# [Extracted records]
[Start of section]

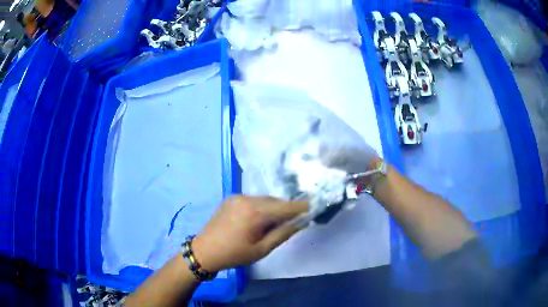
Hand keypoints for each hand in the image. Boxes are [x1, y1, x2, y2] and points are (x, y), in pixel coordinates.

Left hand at [192, 196, 307, 271]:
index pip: (286, 206)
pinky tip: (258, 220)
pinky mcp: (231, 198)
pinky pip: (253, 200)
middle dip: (286, 209)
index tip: (314, 208)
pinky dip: (261, 207)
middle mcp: (247, 199)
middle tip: (293, 222)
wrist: (204, 250)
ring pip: (265, 199)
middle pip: (275, 201)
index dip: (302, 207)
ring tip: (273, 224)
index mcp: (255, 212)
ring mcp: (238, 197)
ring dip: (273, 208)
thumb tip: (301, 222)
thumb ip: (283, 233)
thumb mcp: (262, 249)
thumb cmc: (234, 254)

[End of section]

# [Exercise description]
For the records above, state the number of lines that include the string "hand" and add nothing.

# [Exercise answer]
2